From ally to enemy: Slovenia (3)

Slovenia had the chance, earlier this week, to literally become Croatia's ally. Or rather, to ratify Croatia's NATO membership so that Croatia could join the club Slovenia is already in. However, instead of easing tensions NATO membership proved to be another source of discontent between the two countries.

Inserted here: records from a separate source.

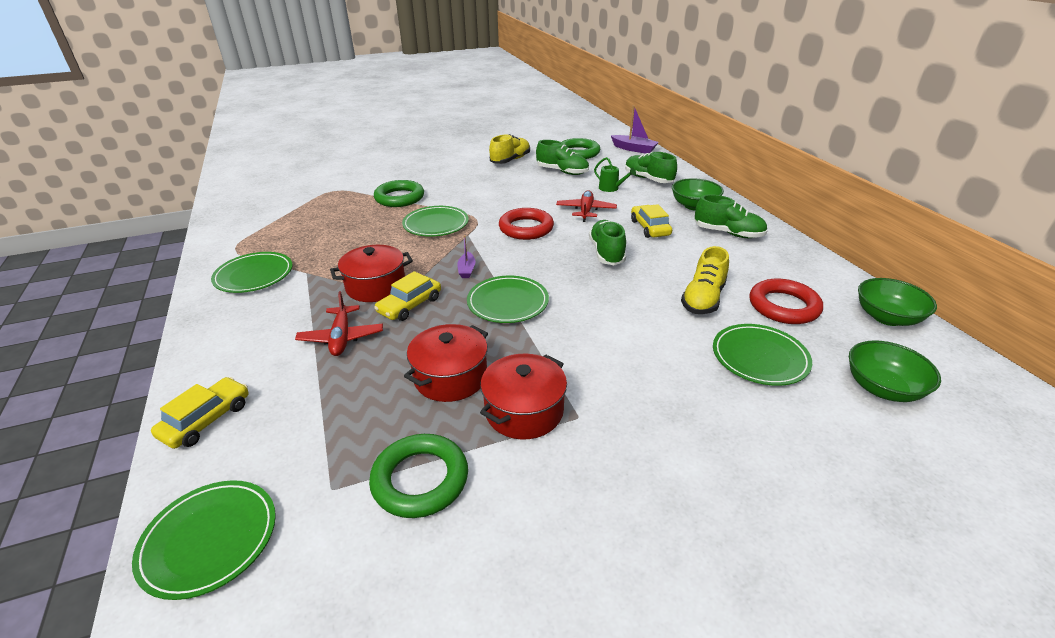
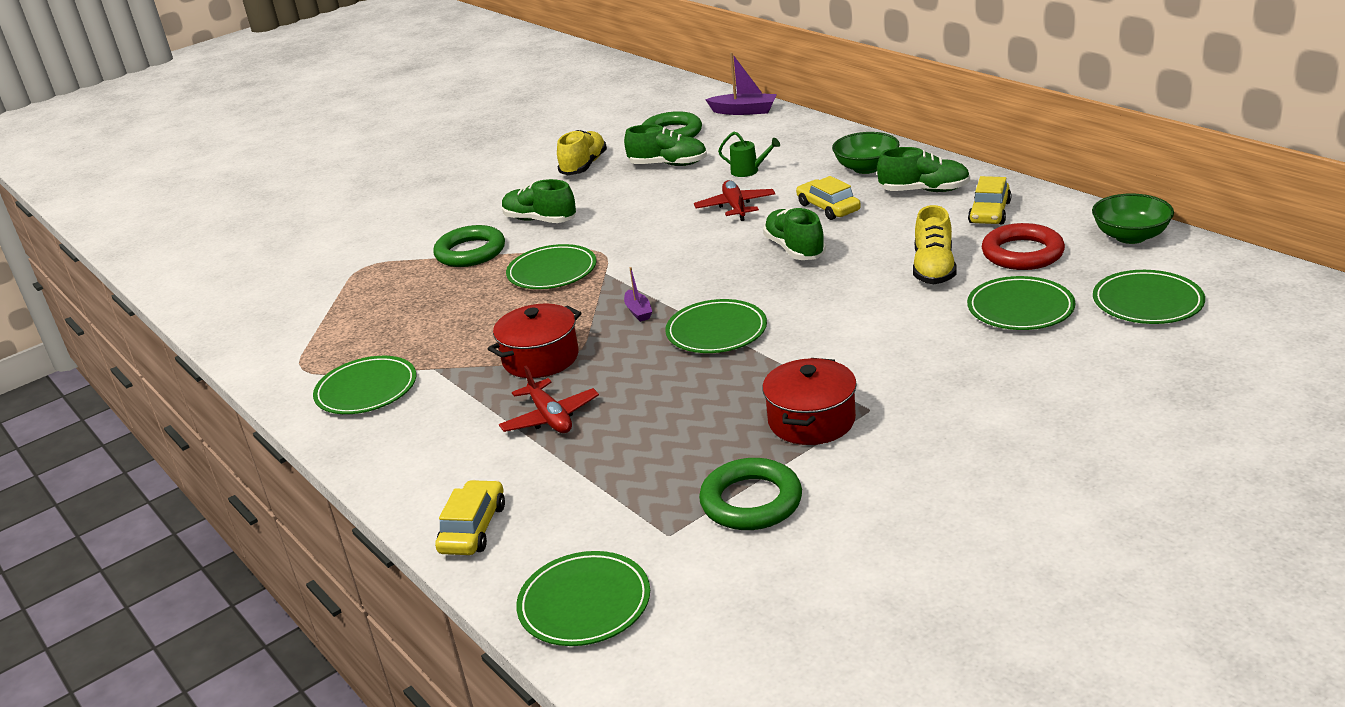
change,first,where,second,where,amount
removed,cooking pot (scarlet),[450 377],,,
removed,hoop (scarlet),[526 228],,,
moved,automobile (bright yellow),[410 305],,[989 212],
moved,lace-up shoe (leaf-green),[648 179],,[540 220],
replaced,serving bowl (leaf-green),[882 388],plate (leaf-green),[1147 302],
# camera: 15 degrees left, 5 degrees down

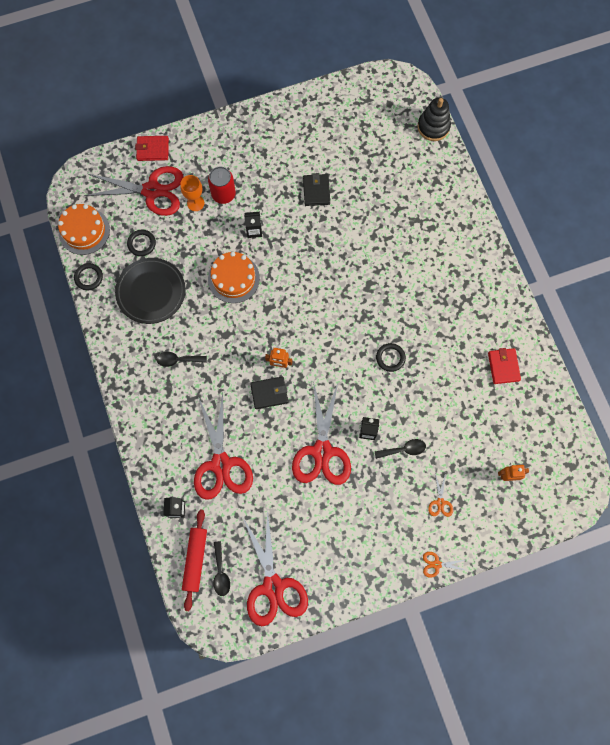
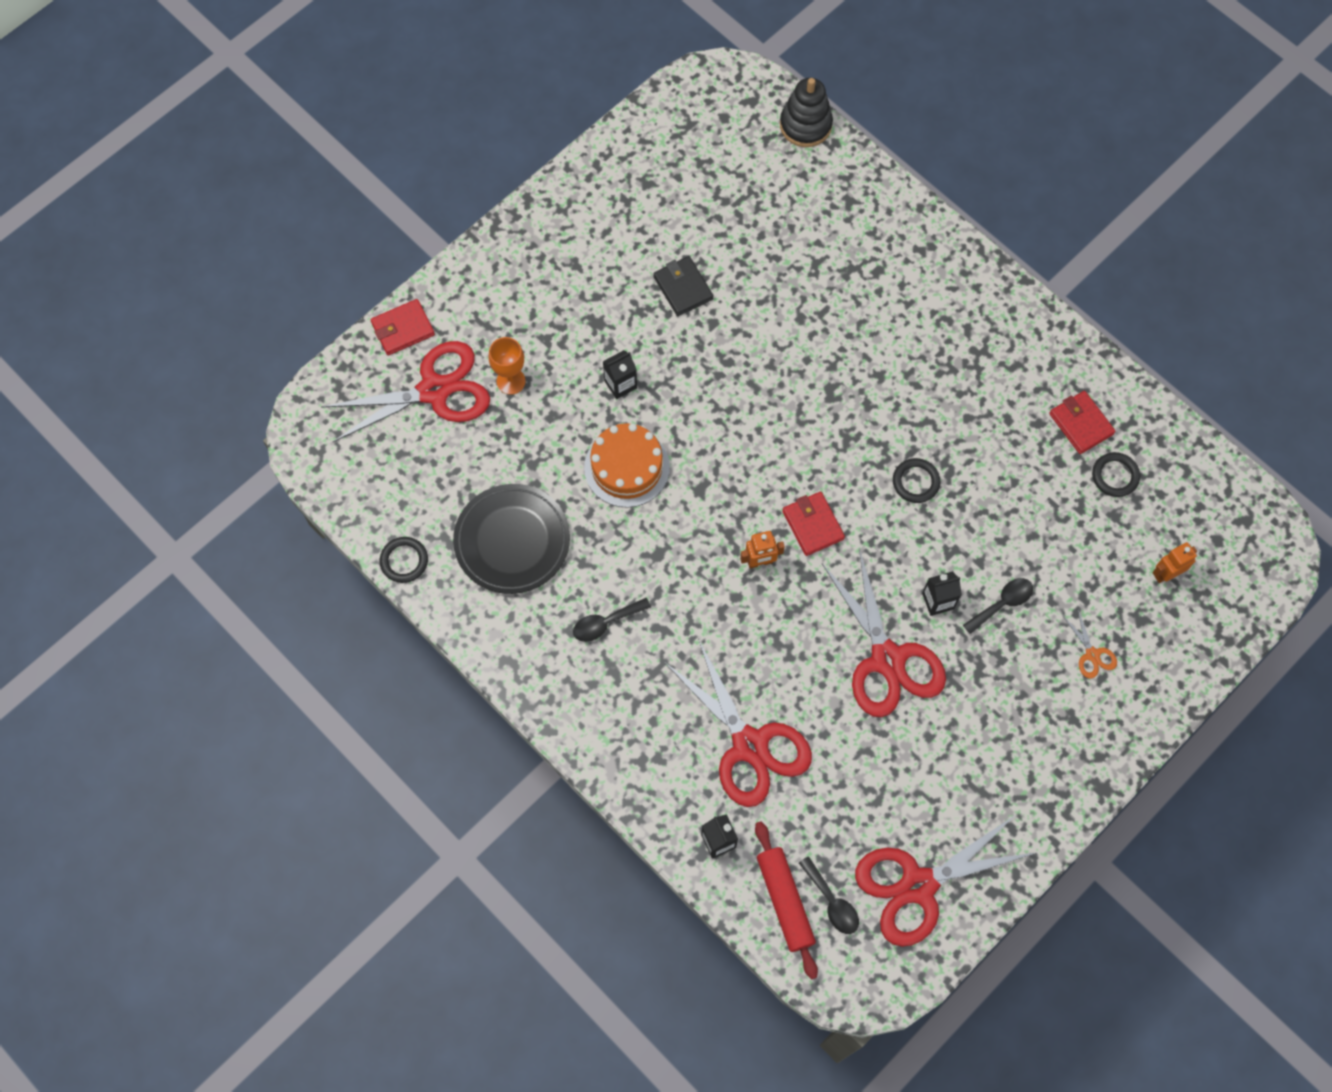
change,first,where,second,where,amount
removed,cake (orange-coloured),[84 231],,,
removed,can (scarlet),[223 194],,,
removed,card wallet (jet-black),[269 393],,,
removed,shears (orange-coloured),[436 564],,,
added,,,card wallet (scarlet),[813 525],
moved,hoop (jet-black),[141 244],,[1115 476],
turned,shears (scarlet),[273 586],,[918 885],105 degrees clockwise
# camera: 25 degrees left, 5 degrees down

Slovenia did ratify the protocol that extends NATO membership to its neighbor, but it hasn't send the necessary documents to Washington yet. Responsible for this delay are two Slovenian groups, The Institute of the 25th of June (a reference to the day in 1991 on which Slovenia declared independence) and the non-parliamentary Party of the Slovenian Nation. These groups were afraid that Croatia's accession to NATO (and the EU) would imply Slovenia's consent with the current, heavily contested Croatian-Slovenian border. To make clear that Slovenia does not accept the Croatian territorial claims, the two groups demanded an explicit statement on this matter from the Slovenian parliament. Without this statement, they would try to organize a referendum on Croatia's NATO membership.
They got their way: "Slovenia's Parliament on Wednesday afternoon adopted a declaration on the protection of the Slovene national interests during the procedure of Croatia's admission into NATO which reads that at the time when Slovenia declared its independence in 1991, it had access to the high seas and that it had control over some other "disputable" points along its border with Croatia."

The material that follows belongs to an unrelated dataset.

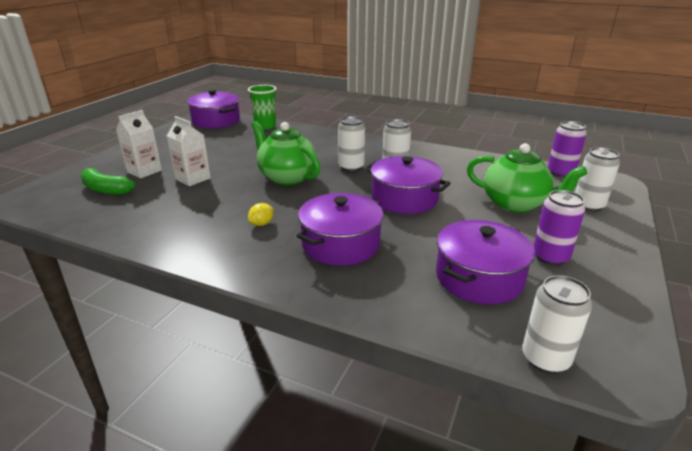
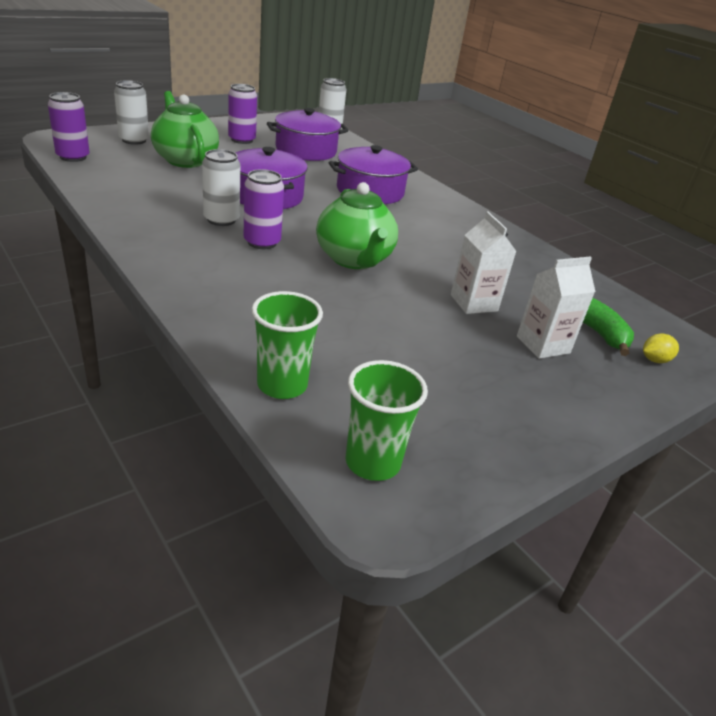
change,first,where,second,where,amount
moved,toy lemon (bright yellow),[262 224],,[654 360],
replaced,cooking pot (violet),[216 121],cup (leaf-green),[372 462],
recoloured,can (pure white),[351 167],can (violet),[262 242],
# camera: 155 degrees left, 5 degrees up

Case closed? Not really. The Party of the Slovenian Nation insisted that Croatia should withdraw from some territory and dismantle a border crossing that it considers illegal. This demand is not included in the adopted declaration and therefore the Party of the Slovenian Nation will still try to organize a referendum. A referendum will become inevitable if the party collects 40.000 signatures. Slovenian premier Borut Pahor, meanwhile, is doing his best to convince the Party of the Slovenian Nation that a referendum will further damage Slovenian-Croatian relations.
Like with Croatia, Slovenia is largely ignored by the Western media. I don't think we will see another Balkan war, but if you want to understand why Croats and Slovenes turned into political adversaries, you better keep an eye on Slovenia these days.